Being There: The Benefits of a Stay-at-Home Parent
During the past few years, few issues have generated more heated debate and emotional response than the subject of this book. Being There: The Benefits of a Stay-At Home Parent deals with the dilemma many new and expectant parents face when considering who will care for their Infant toddler, or young child.
This book is written mainly for those parents who are, or can be, in a financial position to make some choices involving child care. It attempts to help those mothers and fathers appreciate the value of their presence in the lives of their children, and the profound importance of continuity of care in the first preverbal years, particularly for parents who feel they must work full-time. Furthermore, the book explores how each parent can play an essential role in discipline, cognitive function, language development, and the teaching of social and moral values.
I warn of the dangerous effects of "caregiver roulette." This term describes the pervasive use of frequently changing caregivers that is now endemic to millions of young children. Usually, when both mother and father are employed full-time, 80 percent of the child's waking hours are spent with substitute caregivers. Unfortunately, these caregivers change with disturbing frequency, often every four or five months. I explain how such discontinuity of care is emotionally devastating, with life-long negative results, because it affects the ability of children to trust their important primary care-givers. This in turn affects their ability to relate to others, to learn, to develop an optimistic approach to life, and even to abide by the rules of society.
The many problems relating to changing caregivers seem to be overlooked probably because their consequences often do not show up until years later. Only recently have we begun to realize that children can experience serious emotional reactions to this "loss" during infancy.
It is also clear that this message concerning the importance of continuity of quality care is disturbing and, for many, guilt producing. As a result, parents may reject the conclusion that frequent changes in caregivers can have long-range effects. It is understandable that many may grow angry at the message, and look elsewhere for comfort.
I realize that some mothers and fathers may be hostile, rejecting, or non-responsive to their own children. It is also true that many substitute caregivers can provide a nurturing environment in which infants and toddlers thrive. However; this book addresses the majority of mothers and fathers, who do have the emotional health and motivation to become involved and loving caregivers to their children.
I want to emphasize my own commitment to the idea that career fulfillment is just as important for women to achieve as for men. I have no wish to raise a regressive voice in the struggle of women to further their professional goals and ambitions and to enhance their economic power base. Nor do I care to be a part of any "backlash" against the feminist movement. Rather; my aim in writing this book is to shift the focus to the needs of our infants and toddlers and other young children as well as attempting to raise the consciousness and status of parenting so that both mothers and fathers grow to respect and appreciate this role.
One of today's difficulties is that many young people are programmed to feel they can have all aspects of the "good life" at the same time. In other words, they feel they should he able to simultaneously experience the joys of parenthood, the stimulation and ego gratification of a career; and the increased material benefits of two incomes, and to do justice to all of these goals. Actually, it is possible to achieve all these goals in a lifetime, but not concurrently if young children are to be considered.
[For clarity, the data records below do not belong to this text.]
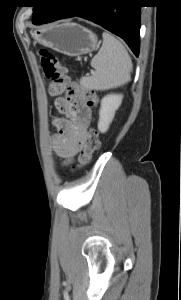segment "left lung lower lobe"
I'll return each instance as SVG.
<instances>
[{"instance_id": "0a47b994", "label": "left lung lower lobe", "mask_w": 181, "mask_h": 300, "mask_svg": "<svg viewBox=\"0 0 181 300\" xmlns=\"http://www.w3.org/2000/svg\"><path fill=\"white\" fill-rule=\"evenodd\" d=\"M140 7L138 0H59L42 24L74 16L93 21L125 40L138 57Z\"/></svg>"}]
</instances>
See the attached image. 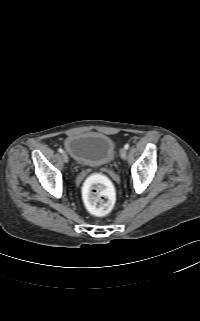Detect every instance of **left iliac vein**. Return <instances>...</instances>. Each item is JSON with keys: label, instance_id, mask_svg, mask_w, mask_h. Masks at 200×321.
<instances>
[{"label": "left iliac vein", "instance_id": "left-iliac-vein-1", "mask_svg": "<svg viewBox=\"0 0 200 321\" xmlns=\"http://www.w3.org/2000/svg\"><path fill=\"white\" fill-rule=\"evenodd\" d=\"M120 156L122 159H125L127 157V150L125 148H122L120 150Z\"/></svg>", "mask_w": 200, "mask_h": 321}]
</instances>
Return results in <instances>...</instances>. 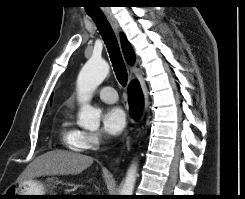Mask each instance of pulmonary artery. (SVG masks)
I'll list each match as a JSON object with an SVG mask.
<instances>
[{
    "label": "pulmonary artery",
    "mask_w": 245,
    "mask_h": 199,
    "mask_svg": "<svg viewBox=\"0 0 245 199\" xmlns=\"http://www.w3.org/2000/svg\"><path fill=\"white\" fill-rule=\"evenodd\" d=\"M95 94L104 102L114 103L118 100V96L114 88L105 86L95 91Z\"/></svg>",
    "instance_id": "pulmonary-artery-1"
}]
</instances>
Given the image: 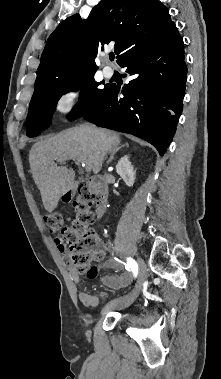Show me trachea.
I'll use <instances>...</instances> for the list:
<instances>
[{
    "instance_id": "3493384b",
    "label": "trachea",
    "mask_w": 221,
    "mask_h": 379,
    "mask_svg": "<svg viewBox=\"0 0 221 379\" xmlns=\"http://www.w3.org/2000/svg\"><path fill=\"white\" fill-rule=\"evenodd\" d=\"M109 58H110L111 61H113V60H114V54H113V53H110V54H109Z\"/></svg>"
}]
</instances>
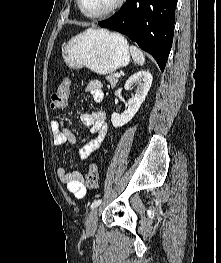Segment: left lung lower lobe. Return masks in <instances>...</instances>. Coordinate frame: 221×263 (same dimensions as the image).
<instances>
[{
    "instance_id": "left-lung-lower-lobe-1",
    "label": "left lung lower lobe",
    "mask_w": 221,
    "mask_h": 263,
    "mask_svg": "<svg viewBox=\"0 0 221 263\" xmlns=\"http://www.w3.org/2000/svg\"><path fill=\"white\" fill-rule=\"evenodd\" d=\"M176 4L177 0H126L114 16L98 24L128 36L163 71L173 41Z\"/></svg>"
}]
</instances>
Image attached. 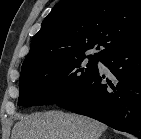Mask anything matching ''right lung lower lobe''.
I'll list each match as a JSON object with an SVG mask.
<instances>
[{"label": "right lung lower lobe", "instance_id": "1", "mask_svg": "<svg viewBox=\"0 0 141 139\" xmlns=\"http://www.w3.org/2000/svg\"><path fill=\"white\" fill-rule=\"evenodd\" d=\"M112 73H96L56 105L89 116L141 139V41L116 49L100 60Z\"/></svg>", "mask_w": 141, "mask_h": 139}]
</instances>
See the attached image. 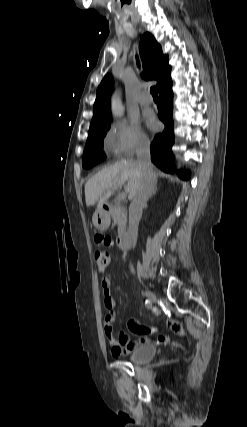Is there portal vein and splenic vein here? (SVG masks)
Listing matches in <instances>:
<instances>
[{
  "instance_id": "obj_1",
  "label": "portal vein and splenic vein",
  "mask_w": 247,
  "mask_h": 427,
  "mask_svg": "<svg viewBox=\"0 0 247 427\" xmlns=\"http://www.w3.org/2000/svg\"><path fill=\"white\" fill-rule=\"evenodd\" d=\"M126 197V193H121V194H119V196H118V200H122V199H124Z\"/></svg>"
}]
</instances>
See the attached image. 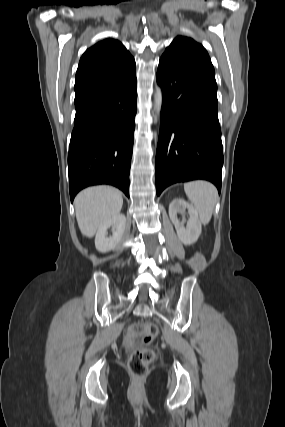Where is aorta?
Here are the masks:
<instances>
[{
	"instance_id": "762f6f07",
	"label": "aorta",
	"mask_w": 285,
	"mask_h": 427,
	"mask_svg": "<svg viewBox=\"0 0 285 427\" xmlns=\"http://www.w3.org/2000/svg\"><path fill=\"white\" fill-rule=\"evenodd\" d=\"M162 91L160 87L156 88L155 96H154V108L156 111L157 116L160 115L161 107H162Z\"/></svg>"
}]
</instances>
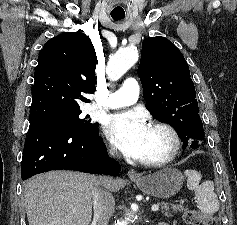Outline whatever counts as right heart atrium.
Returning a JSON list of instances; mask_svg holds the SVG:
<instances>
[{"label": "right heart atrium", "mask_w": 237, "mask_h": 225, "mask_svg": "<svg viewBox=\"0 0 237 225\" xmlns=\"http://www.w3.org/2000/svg\"><path fill=\"white\" fill-rule=\"evenodd\" d=\"M108 151H109V153L111 155H115L116 154V149L113 146H111V145L109 146Z\"/></svg>", "instance_id": "obj_1"}]
</instances>
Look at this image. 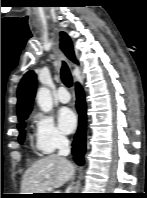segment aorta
Here are the masks:
<instances>
[{
  "instance_id": "1",
  "label": "aorta",
  "mask_w": 147,
  "mask_h": 198,
  "mask_svg": "<svg viewBox=\"0 0 147 198\" xmlns=\"http://www.w3.org/2000/svg\"><path fill=\"white\" fill-rule=\"evenodd\" d=\"M37 104L44 112H49L53 108L52 96L46 87H40L36 95Z\"/></svg>"
}]
</instances>
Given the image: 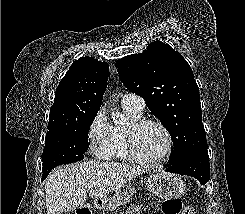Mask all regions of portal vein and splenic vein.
I'll return each mask as SVG.
<instances>
[{"label":"portal vein and splenic vein","instance_id":"portal-vein-and-splenic-vein-1","mask_svg":"<svg viewBox=\"0 0 245 214\" xmlns=\"http://www.w3.org/2000/svg\"><path fill=\"white\" fill-rule=\"evenodd\" d=\"M87 187H88L89 189H91V188L94 187V184H87Z\"/></svg>","mask_w":245,"mask_h":214}]
</instances>
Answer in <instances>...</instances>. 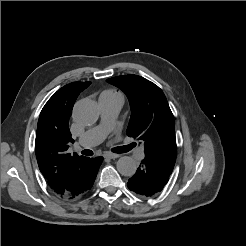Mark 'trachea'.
<instances>
[{
    "label": "trachea",
    "mask_w": 246,
    "mask_h": 246,
    "mask_svg": "<svg viewBox=\"0 0 246 246\" xmlns=\"http://www.w3.org/2000/svg\"><path fill=\"white\" fill-rule=\"evenodd\" d=\"M83 155H86V156H91L93 155V152L91 150H88V149H85L81 152ZM118 153V152H116Z\"/></svg>",
    "instance_id": "1"
}]
</instances>
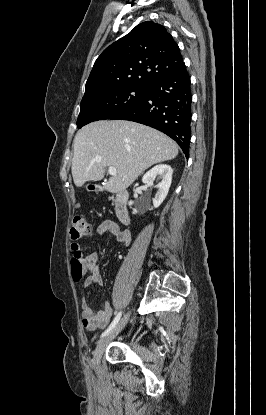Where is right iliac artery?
<instances>
[{"mask_svg": "<svg viewBox=\"0 0 266 415\" xmlns=\"http://www.w3.org/2000/svg\"><path fill=\"white\" fill-rule=\"evenodd\" d=\"M121 317V312H119L116 317L113 319L112 323L109 325V327L102 333L101 337L107 335L119 322Z\"/></svg>", "mask_w": 266, "mask_h": 415, "instance_id": "1", "label": "right iliac artery"}]
</instances>
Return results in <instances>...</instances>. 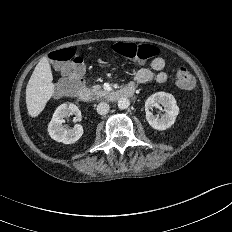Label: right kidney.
<instances>
[{
  "label": "right kidney",
  "mask_w": 232,
  "mask_h": 232,
  "mask_svg": "<svg viewBox=\"0 0 232 232\" xmlns=\"http://www.w3.org/2000/svg\"><path fill=\"white\" fill-rule=\"evenodd\" d=\"M69 115H75V121L81 120V111L72 103L61 104L54 112L48 126V133L53 140L72 144L83 135V127L79 124H76L73 129H66L62 126V123L65 122L64 118Z\"/></svg>",
  "instance_id": "obj_1"
}]
</instances>
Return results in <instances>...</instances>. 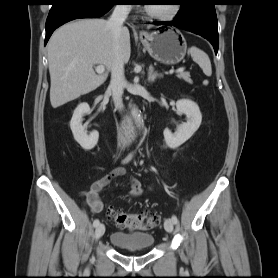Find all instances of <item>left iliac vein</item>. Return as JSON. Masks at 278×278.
Listing matches in <instances>:
<instances>
[{"mask_svg":"<svg viewBox=\"0 0 278 278\" xmlns=\"http://www.w3.org/2000/svg\"><path fill=\"white\" fill-rule=\"evenodd\" d=\"M164 228L168 233H171L174 228V223L172 222L171 219H166L164 222Z\"/></svg>","mask_w":278,"mask_h":278,"instance_id":"left-iliac-vein-1","label":"left iliac vein"}]
</instances>
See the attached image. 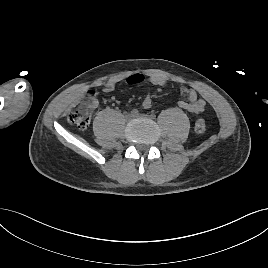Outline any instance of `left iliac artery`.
<instances>
[{
  "label": "left iliac artery",
  "mask_w": 268,
  "mask_h": 268,
  "mask_svg": "<svg viewBox=\"0 0 268 268\" xmlns=\"http://www.w3.org/2000/svg\"><path fill=\"white\" fill-rule=\"evenodd\" d=\"M155 117H156V116H155L154 114H151V115H150V118H151V119H155Z\"/></svg>",
  "instance_id": "44dca946"
}]
</instances>
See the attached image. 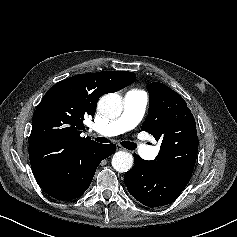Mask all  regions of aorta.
<instances>
[{
  "mask_svg": "<svg viewBox=\"0 0 237 237\" xmlns=\"http://www.w3.org/2000/svg\"><path fill=\"white\" fill-rule=\"evenodd\" d=\"M99 112L109 118H117L121 115L123 104L121 97L116 93L102 96L98 102ZM133 165V156L125 151H118L113 155L112 166L120 172H128Z\"/></svg>",
  "mask_w": 237,
  "mask_h": 237,
  "instance_id": "762f6f07",
  "label": "aorta"
}]
</instances>
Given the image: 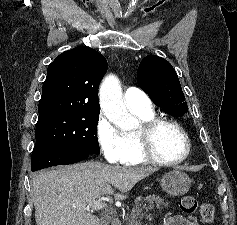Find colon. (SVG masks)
<instances>
[{
    "label": "colon",
    "mask_w": 237,
    "mask_h": 225,
    "mask_svg": "<svg viewBox=\"0 0 237 225\" xmlns=\"http://www.w3.org/2000/svg\"><path fill=\"white\" fill-rule=\"evenodd\" d=\"M180 209L185 214H194L199 211L202 219L207 223L214 221V208L209 203L199 204L194 196L187 195L180 200Z\"/></svg>",
    "instance_id": "5ec220e1"
}]
</instances>
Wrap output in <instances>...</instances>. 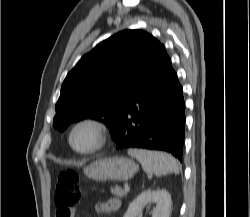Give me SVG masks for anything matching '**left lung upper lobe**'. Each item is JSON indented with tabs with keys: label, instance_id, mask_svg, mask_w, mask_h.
<instances>
[{
	"label": "left lung upper lobe",
	"instance_id": "1",
	"mask_svg": "<svg viewBox=\"0 0 250 217\" xmlns=\"http://www.w3.org/2000/svg\"><path fill=\"white\" fill-rule=\"evenodd\" d=\"M162 44L142 30H125L98 44L67 74L54 126L90 118L105 123L112 135L132 92L152 67Z\"/></svg>",
	"mask_w": 250,
	"mask_h": 217
}]
</instances>
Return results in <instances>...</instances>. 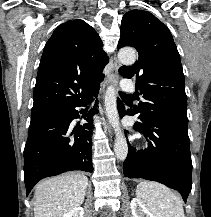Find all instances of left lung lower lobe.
Wrapping results in <instances>:
<instances>
[{"instance_id":"0a47b994","label":"left lung lower lobe","mask_w":211,"mask_h":217,"mask_svg":"<svg viewBox=\"0 0 211 217\" xmlns=\"http://www.w3.org/2000/svg\"><path fill=\"white\" fill-rule=\"evenodd\" d=\"M120 117L135 115L117 99ZM149 138L146 150L136 151L128 146V155L123 172L128 178H144L160 182L177 190L186 202L192 188V161L188 131L179 129L162 121L135 124Z\"/></svg>"}]
</instances>
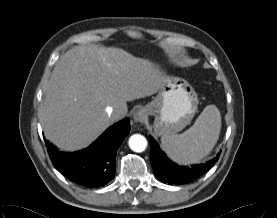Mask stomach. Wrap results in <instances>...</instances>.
Listing matches in <instances>:
<instances>
[{"mask_svg": "<svg viewBox=\"0 0 277 218\" xmlns=\"http://www.w3.org/2000/svg\"><path fill=\"white\" fill-rule=\"evenodd\" d=\"M198 96L193 87L179 77H166L157 96L146 109L155 116L156 135H173L190 124L198 108Z\"/></svg>", "mask_w": 277, "mask_h": 218, "instance_id": "obj_1", "label": "stomach"}]
</instances>
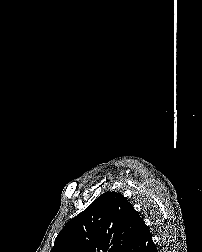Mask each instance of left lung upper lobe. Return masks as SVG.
Wrapping results in <instances>:
<instances>
[{"label": "left lung upper lobe", "mask_w": 202, "mask_h": 252, "mask_svg": "<svg viewBox=\"0 0 202 252\" xmlns=\"http://www.w3.org/2000/svg\"><path fill=\"white\" fill-rule=\"evenodd\" d=\"M141 221L125 197L105 192L64 226L50 252H132Z\"/></svg>", "instance_id": "5c2ea615"}]
</instances>
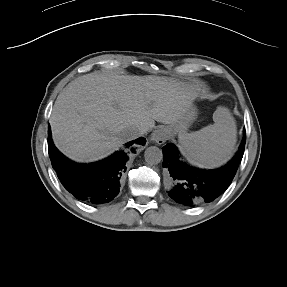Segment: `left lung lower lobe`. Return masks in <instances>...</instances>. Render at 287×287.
<instances>
[{
    "mask_svg": "<svg viewBox=\"0 0 287 287\" xmlns=\"http://www.w3.org/2000/svg\"><path fill=\"white\" fill-rule=\"evenodd\" d=\"M246 135L236 156L224 167L217 170H199L182 164L178 150L173 144L162 148L163 167L168 169V195L176 202L195 206L208 203L222 194L232 182L243 157Z\"/></svg>",
    "mask_w": 287,
    "mask_h": 287,
    "instance_id": "left-lung-lower-lobe-1",
    "label": "left lung lower lobe"
}]
</instances>
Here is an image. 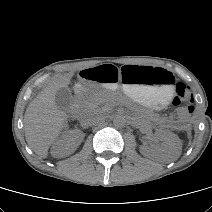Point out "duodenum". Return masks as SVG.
Instances as JSON below:
<instances>
[{
  "instance_id": "obj_1",
  "label": "duodenum",
  "mask_w": 212,
  "mask_h": 212,
  "mask_svg": "<svg viewBox=\"0 0 212 212\" xmlns=\"http://www.w3.org/2000/svg\"><path fill=\"white\" fill-rule=\"evenodd\" d=\"M79 95H80V92L77 89V91L75 92V97L78 98ZM77 109H78L77 104L76 103H73L71 105V112L72 113H76L77 112Z\"/></svg>"
}]
</instances>
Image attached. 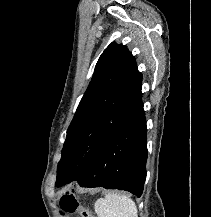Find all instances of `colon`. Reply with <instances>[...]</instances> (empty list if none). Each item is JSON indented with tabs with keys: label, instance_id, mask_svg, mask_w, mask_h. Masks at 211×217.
<instances>
[{
	"label": "colon",
	"instance_id": "5ec220e1",
	"mask_svg": "<svg viewBox=\"0 0 211 217\" xmlns=\"http://www.w3.org/2000/svg\"><path fill=\"white\" fill-rule=\"evenodd\" d=\"M60 207L64 213H79L82 217H95L89 211L81 208L73 193L67 192L60 198Z\"/></svg>",
	"mask_w": 211,
	"mask_h": 217
}]
</instances>
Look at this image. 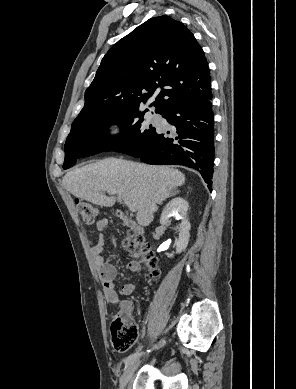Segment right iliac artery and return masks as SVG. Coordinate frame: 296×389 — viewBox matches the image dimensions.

My position is that one parent, either mother or father, should act as primary caregiver at least during the child's preverbal years. This is approximately the first two or three years of life. During this time, a parent may find it necessary to put his or her career "on hold" while parenthood temporarily takes precedence. During this brief part of the child's life, parents who provide positive and responsive parenting make a valuable investment in the future of their child, their family, and society. It is an investment that has the potential to pay large dividends to all in the years to come.
I have enormous sympathy for today's parents who are confronted with many economic, social, and media pressures that past generations have been spared. But, I was motivated to write this book for the sake of our young children who are often the victims of today's parental choices.
These young children, who cannot speak for themselves, have few support groups. They have few advocates or spokespersons to plead their cause. They cannot pressure or plead for quality and continuity of care with money, votes, or energy. They are too young and too powerless.
Therefore, this book attempts to speak for these young children, while recognizing the difficult dilemma their parents face today.